I have mine under airlock in the primary now. It reached 1.000 yesterday. Tomorrow I'll rack and clear it. It does smell really good huh!

I also brought back some skins and added some sugar water and allowed it to ferment on it's own yeast. Going slower than the lalvin but aside from that it's the same.


----------



## ffemt128 (Sep 13, 2011)

I transferred mine to carboy this afternoon. It was at 1.00 yesterday.


----------



## ffemt128 (Sep 14, 2011)

djrockinsteve said:


> I have mine under airlock in the primary now. It reached 1.000 yesterday. Tomorrow I'll rack and clear it. It does smell really good huh!
> 
> I also brought back some skins and added some sugar water and allowed it to ferment on it's own yeast. Going slower than the lalvin but aside from that it's the same.



Steve,

When you rack and clear are you adding your fining agent at this point? Curious as I always waited until fermentation was done and degassed. Usually about 2 months into the process after it has dropped out most of the lees on it's own.


----------



## djrockinsteve (Sep 15, 2011)

Doug, I snap on a lid with an airlock once my musts reach 1.000. I'll give them a real good stir prior to to release some CO2 to layer the wine while it finishes fermenting another day or two.

After 2 days I remove the lid, check the gravity, usually .990 and then I'll rack, add sulfite, degass and add sparkolloid and mix well to incorporate everything. I'll let it clear 4-6 weeks.


----------



## djrockinsteve (Sep 15, 2011)

Here is a photo of the Brianna grapes after we pressed them. 







I brought these home to make a wine from what was left in the skins. I added "some" water and inverted sugar to cover all the skins.






Here is a picture of the Brianna when it was racked to clear. This is 100% Brianna juice. I used lalvin D-47 to ferment.


----------



## reefman (Sep 15, 2011)

I've never heard of this grape before.
How is this wine finished? Is it bottled and consumed best as a dry, or back sweetened?


----------



## djrockinsteve (Sep 15, 2011)

reefman said:


> I've never heard of this grape before.
> How is this wine finished? Is it bottled and consumed best as a dry, or back sweetened?



"YES"! This is a newly developed white grape designed to grow in cooler and shorter climates. Plus they produce many tight clusters for a lot of fruit per vine. My wife and I stood in 1 spot opposite each other and picked almost a half hour from one vine.

Rob planted this variety of grapes a few years ago and we were fortunate enough to pick some from his place. They contain 2 seeds each and are very sweet.

The grapes were picked right after Labor Day and had a gravity of 1.086. At some point we had a gravity of 1.090

The wine is excellent dry or semi sweet. I have read it can have a pineapple flavor to it. Like our fruits in the eastern united states this grape is slightly on the acidic side of .7 After aging and cold stabilizing it will drop into the .6 range.

I'll be bottling around late March/April most likely.

Here is a link for some more information.

http://www.agriculture.state.ia.us/Horticulture_and_FarmersMarkets/Brianna.asp


----------



## rob (Sep 15, 2011)

**Given problem 1:**
Using the Brianna wine thread, answer each question on its own line:
(a) Which yeast fermented the 100% Brianna juice?
(b) What gravity did the grapes have when they were picked right after Labor Day?
(c) How long does djrockinsteve let the wine clear after adding sparkolloid?
**Given problem 2:**
Decide whether each statement agrees with the Brianna wine thread. Answer yes or no, and quote the words that decide it.
(a) ffemt128's wine read 1.00 the day before it went into the carboy.
(b) Each Brianna grape holds three seeds.
(c) Bottling is planned for around late March or April.
The lines that follow are separate material, unconnected to the Brianna wine thread.

**Listing:**
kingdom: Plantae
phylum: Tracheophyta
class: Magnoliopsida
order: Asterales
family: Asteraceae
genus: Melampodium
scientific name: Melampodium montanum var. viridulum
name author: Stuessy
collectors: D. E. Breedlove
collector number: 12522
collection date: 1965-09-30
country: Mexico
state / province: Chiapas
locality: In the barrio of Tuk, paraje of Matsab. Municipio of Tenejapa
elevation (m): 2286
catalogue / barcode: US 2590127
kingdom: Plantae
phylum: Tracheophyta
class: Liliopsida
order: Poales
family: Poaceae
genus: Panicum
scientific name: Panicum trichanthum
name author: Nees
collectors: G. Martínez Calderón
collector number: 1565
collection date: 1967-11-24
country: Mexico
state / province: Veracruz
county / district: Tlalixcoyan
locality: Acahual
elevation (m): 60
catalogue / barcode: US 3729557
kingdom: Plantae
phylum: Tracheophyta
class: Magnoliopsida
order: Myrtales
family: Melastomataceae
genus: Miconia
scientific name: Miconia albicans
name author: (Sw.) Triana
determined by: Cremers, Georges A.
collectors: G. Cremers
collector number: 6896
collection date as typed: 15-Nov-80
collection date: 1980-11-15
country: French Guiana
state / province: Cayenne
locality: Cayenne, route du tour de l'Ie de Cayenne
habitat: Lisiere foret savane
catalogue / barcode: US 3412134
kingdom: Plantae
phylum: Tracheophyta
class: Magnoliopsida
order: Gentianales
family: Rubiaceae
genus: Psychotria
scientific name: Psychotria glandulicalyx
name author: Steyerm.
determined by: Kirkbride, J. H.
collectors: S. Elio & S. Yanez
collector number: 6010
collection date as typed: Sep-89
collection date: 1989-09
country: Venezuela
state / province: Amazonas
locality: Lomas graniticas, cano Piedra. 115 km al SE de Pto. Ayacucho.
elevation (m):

**Full solution 1:**
(a) Lalvin D-47
(b) 1.086
(c) 4-6 weeks

**Full solution 2:**
(a) Yes: "I transferred mine to carboy this afternoon. It was at 1.00 yesterday."
(b) No: "They contain 2 seeds each and are very sweet."
(c) Yes: "I'll be bottling around late March/April most likely."